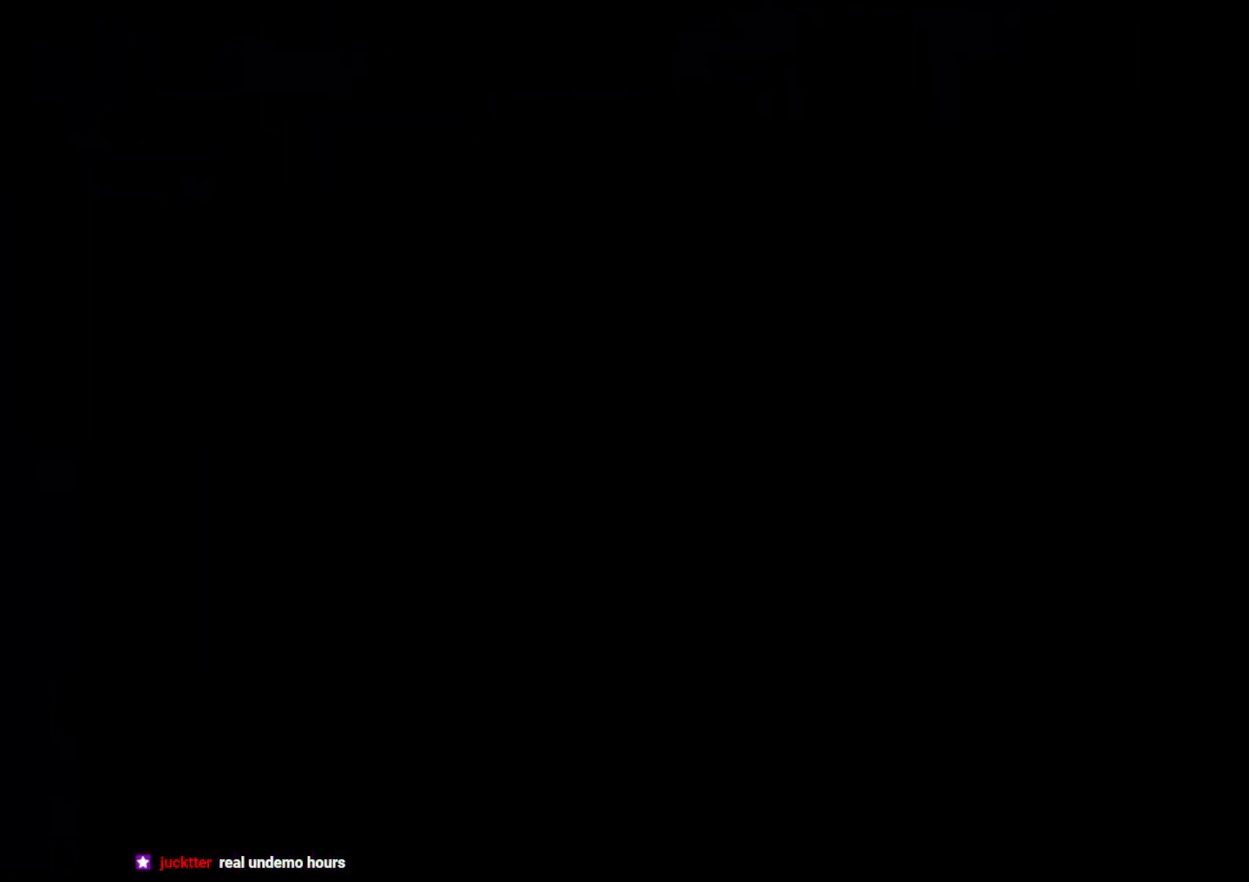
Gameplay with a controller (Nintendo layout); each line is a JSON object with the inputs held at the frame after it. "events" lists button and stick changes between this image and that frame as [ms after this image, input, new state], when the widget could be followed in between. Not read: HOME L3 R3.
{"buttons": ["Y", "L2"], "left_stick": "center", "right_stick": "center", "events": [[383, "DPAD_UP", "down"], [400, "Y", "down"], [500, "DPAD_UP", "up"]]}
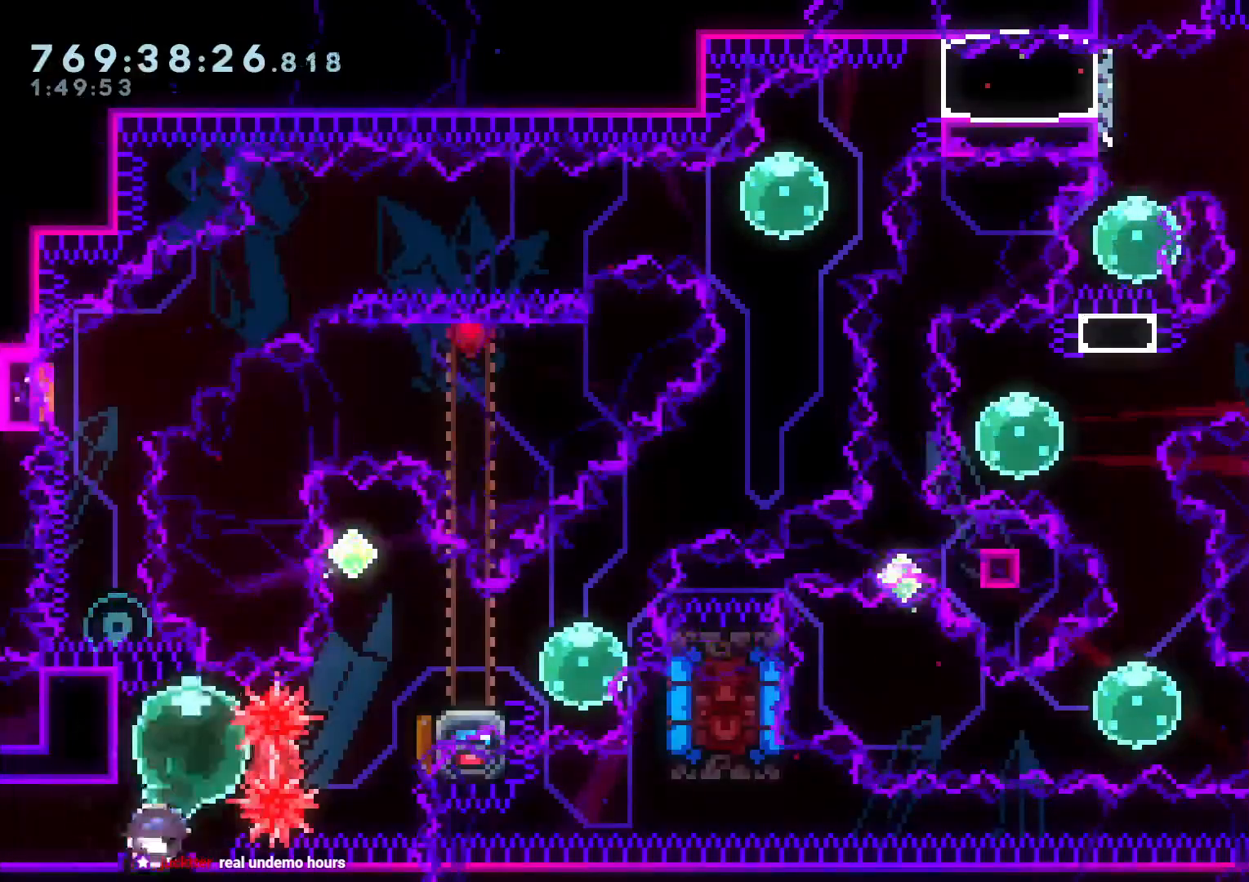
{"buttons": ["Y", "L2"], "left_stick": "center", "right_stick": "center", "events": [[17, "Y", "up"], [100, "DPAD_RIGHT", "down"], [133, "R1", "down"], [217, "R1", "up"], [283, "DPAD_RIGHT", "up"], [350, "DPAD_UP", "down"], [367, "Y", "down"], [500, "DPAD_UP", "up"]]}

(Task objective)
Leaving out all pictures, transcribe the listing exactly.

(Result for this exercise)
Gameplay with a controller (Nintendo layout); each line is a JSON object with the inputs held at the frame after it. "events" lists button and stick changes between this image and that frame as [ms after this image, input, new state], when the widget could be followed in between. Not read: HOME L3 R3.
{"buttons": ["Y", "L2"], "left_stick": "center", "right_stick": "center", "events": [[383, "DPAD_UP", "down"], [400, "Y", "down"], [500, "DPAD_UP", "up"]]}
{"buttons": ["Y", "L2"], "left_stick": "center", "right_stick": "center", "events": [[17, "Y", "up"], [100, "DPAD_RIGHT", "down"], [133, "R1", "down"], [217, "R1", "up"], [283, "DPAD_RIGHT", "up"], [350, "DPAD_UP", "down"], [367, "Y", "down"], [500, "DPAD_UP", "up"]]}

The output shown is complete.